中年男性の冬季に顕著となる倦怠感。指先の症状はRaynaud現象とも考えられるが、異なるかもしれない。正球性貧血で網赤血球が増加していることから溶血性疾患を考えよう。画像では凝集した赤血球が指摘可能。
a TSH高値は甲状腺機能低下(貧血あり)症などでみられる。
b M蛋白陽性は多発性骨髄腫〈MM〉(貧血あり)などでみられる。
c 抗dsDNA抗体陽性は全身性エリテマトーデス〈SLE〉(貧血あり)でみられる。SLEであれば汎血球減少となる。
d 赤血球浸透圧抵抗減弱は遺伝性球状赤血球症〈HS〉でみられる。生来健康で家族歴がないことからHSは否定的。
e 正しい。直接Coombs試験陽性となる自己免疫性溶血性貧血〈AIHA〉が考えやすい。

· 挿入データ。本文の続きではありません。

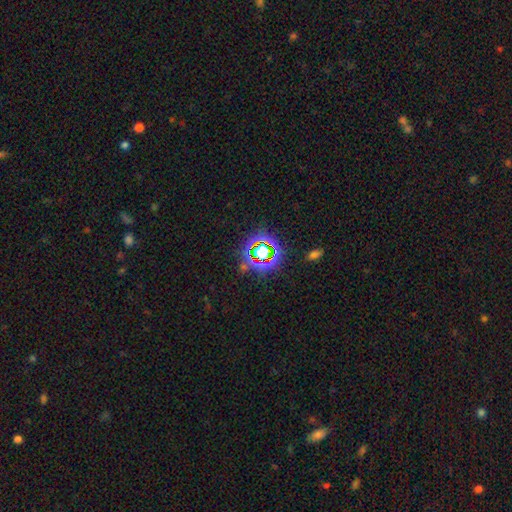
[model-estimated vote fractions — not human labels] Overall: star or artifact (78%).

※冬季に顕著となっており、冷式AIHAと考えられる。が、冷式では血管内溶血をみるケースが多く、脾腫の説明がつかない。
※AIHAでも小球状赤血球をみることがあり、そう考えるとdも正解となりうる。たしかに画像上も一部球状赤血球がみえる。
※冷式AIHAの過去問での出題数が極めて少ないので、102回と古い問題ではあるが随所で未だ現役な問題だ。だが、上記のように詰めの甘い問題である感が拭えない。そのギャップからか、学生から質問をいただくことの多い問題だ。すべてを完全に説明することができないのは気分が悪いものだ。だが、不条理も世の中には存在する。清濁併せ呑む境地で軽く流そう。